Chris got an extra blanket from the closet, draped it over him, and went to bed himself. A few minutes later he heard the thump of Nicky's shoes hitting the floor, and then he could sleep.
Slashes of light lanced Nick's dreams, sharp and piercing and cutting hazy nightmare narratives into shards. He woke up bleary to see Chris, fully dressed, including his boots, still lay sprawled across the other bed, although Nick would lay money on him waking up as Nick got up and made a cup of genuinely awful coffee from the motel's instant fare. He poured it out after two sips.

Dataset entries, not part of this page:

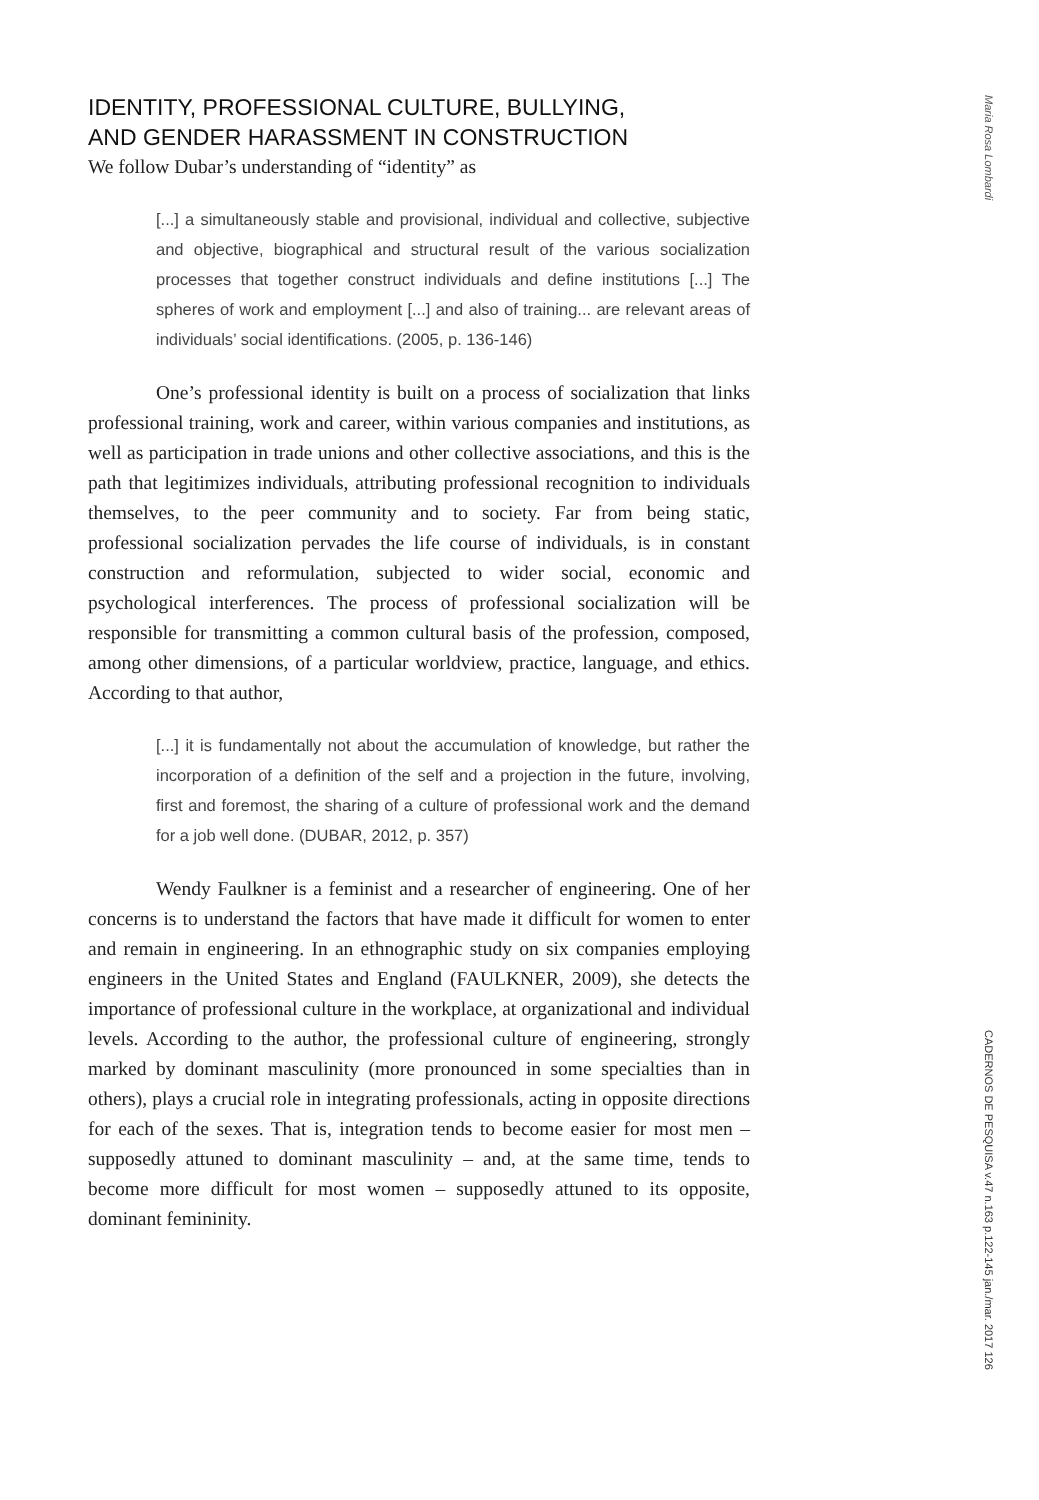Maria Rosa Lombardi
IDENTITY, PROFESSIONAL CULTURE, BULLYING,
AND GENDER HARASSMENT IN CONSTRUCTION
We follow Dubar’s understanding of “identity” as
[...] a simultaneously stable and provisional, individual and collective, subjective and objective, biographical and structural result of the various socialization processes that together construct individuals and define institutions [...] The spheres of work and employment [...] and also of training... are relevant areas of individuals’ social identifications. (2005, p. 136-146)
One’s professional identity is built on a process of socialization that links professional training, work and career, within various companies and institutions, as well as participation in trade unions and other collective associations, and this is the path that legitimizes individuals, attributing professional recognition to individuals themselves, to the peer community and to society. Far from being static, professional socialization pervades the life course of individuals, is in constant construction and reformulation, subjected to wider social, economic and psychological interferences. The process of professional socialization will be responsible for transmitting a common cultural basis of the profession, composed, among other dimensions, of a particular worldview, practice, language, and ethics. According to that author,
[...] it is fundamentally not about the accumulation of knowledge, but rather the incorporation of a definition of the self and a projection in the future, involving, first and foremost, the sharing of a culture of professional work and the demand for a job well done. (DUBAR, 2012, p. 357)
Wendy Faulkner is a feminist and a researcher of engineering. One of her concerns is to understand the factors that have made it difficult for women to enter and remain in engineering. In an ethnographic study on six companies employing engineers in the United States and England (FAULKNER, 2009), she detects the importance of professional culture in the workplace, at organizational and individual levels. According to the author, the professional culture of engineering, strongly marked by dominant masculinity (more pronounced in some specialties than in others), plays a crucial role in integrating professionals, acting in opposite directions for each of the sexes. That is, integration tends to become easier for most men – supposedly attuned to dominant masculinity – and, at the same time, tends to become more difficult for most women – supposedly attuned to its opposite, dominant femininity.
CADERNOS DE PESQUISA v.47 n.163 p.122-145 jan./mar. 2017 126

Chris said, "That bad?" into his pillow. Nick nodded, not caring that his brother couldn't see it. Chris obviously didn't care either. "When they gonna be here?"
"I don't know. Soon."
"Go back to sleep."
"Can't."
"Arright." Chris sat up, rubbing his face. He looked five years older, hollows under his eyes and his skin visibly dehydrated. Nick shuffled to the bathroom, got a cup of water, and walked it back to Chris, who drank it without any more comment than a look that said he didn't need taking care of. "Bad dreams?"